The word hangs in the silence of the room, heavy and sharp, like a glass pendulum poised to swing.
L O V E.
It is a four-letter venom that has bought me more pain than any honest enemy ever could. I have carried its definition like a burning coal, searching for a place to put it down, yet as a human, I continue this cursed, clumsy search.
Where did I even learn this word? I must have learned it like I learned to walk—by imitation, by stumbling into a pattern that was fundamentally broken. I was taught that love was conditional, a prize for quiet compliance, a thing that could be withheld as punishment. My parents’ house was not built on affection; it was a cold, echoing vault of duty. They didn’t hate me, perhaps, but they did not see me. And in that absence, I internalized the lie: There is something wrong with me that no one loves.
So, I chased the blueprint society handed me, the one etched across every billboard, every rom-com script, every pastel-colored wedding invitation: get married, have kids, live happy.
Yeah, right.
It did not even come close. It was a charade built on desperation and faulty architecture. The marriage imploded, taking with it the last remnants of my soft interior. I was left not just divorced, but hollowed out—dead inside, coated in a protective, miserable layer of black-hearted anger that curdled every kindness offered to me.

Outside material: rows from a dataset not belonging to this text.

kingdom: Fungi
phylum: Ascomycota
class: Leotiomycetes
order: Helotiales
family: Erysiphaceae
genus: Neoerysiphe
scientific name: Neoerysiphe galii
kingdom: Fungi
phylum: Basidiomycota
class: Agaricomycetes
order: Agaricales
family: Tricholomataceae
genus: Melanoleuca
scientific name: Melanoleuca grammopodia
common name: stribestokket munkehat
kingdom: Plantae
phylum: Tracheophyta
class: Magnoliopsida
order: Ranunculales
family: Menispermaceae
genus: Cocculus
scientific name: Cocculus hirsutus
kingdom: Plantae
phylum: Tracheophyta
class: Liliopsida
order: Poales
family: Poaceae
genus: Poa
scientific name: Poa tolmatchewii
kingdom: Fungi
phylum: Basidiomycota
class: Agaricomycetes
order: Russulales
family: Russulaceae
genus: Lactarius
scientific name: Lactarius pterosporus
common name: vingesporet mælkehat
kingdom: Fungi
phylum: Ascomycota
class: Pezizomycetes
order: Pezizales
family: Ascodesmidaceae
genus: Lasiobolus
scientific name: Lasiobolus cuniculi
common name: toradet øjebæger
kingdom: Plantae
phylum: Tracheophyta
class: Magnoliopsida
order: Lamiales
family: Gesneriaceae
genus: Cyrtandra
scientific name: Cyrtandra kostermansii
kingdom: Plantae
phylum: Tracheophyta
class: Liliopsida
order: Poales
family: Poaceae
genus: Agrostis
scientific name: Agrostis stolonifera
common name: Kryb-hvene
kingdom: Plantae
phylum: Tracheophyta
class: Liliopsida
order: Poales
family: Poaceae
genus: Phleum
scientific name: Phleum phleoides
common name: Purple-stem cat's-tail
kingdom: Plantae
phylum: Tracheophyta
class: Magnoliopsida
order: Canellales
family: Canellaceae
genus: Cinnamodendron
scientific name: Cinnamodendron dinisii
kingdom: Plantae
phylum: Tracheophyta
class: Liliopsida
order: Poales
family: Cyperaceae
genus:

I became the living embodiment of the wound I carried. If my own parents could not love me, the ones biologically sworn to protect and cherish, then who in this chaotic, indifferent world ever could? The answer, I screamed silently into the void, was simple: No one.
And yet, my body betrayed my intellect. The primal, relentless human wiring kicked in, reminding me of the cold, hard facts:
Humans yearn for love because it is a fundamental need for survival and well-being, driven by biological, psychological, and social factors. Biologically, love ensures cooperation and the raising of offspring, while psychologically, it provides a sense of security, validation, and identity. Socially, a desire for intimacy, companionship, and belonging motivates us to form relationships and overcome the inherent costs of group living.
Survival. That’s what it was. An incessant need for warmth in the face of inevitable cold. And the only place I ever found that warmth, the only man who ever truly loved the wounded, bitter wreck that I was, is dead.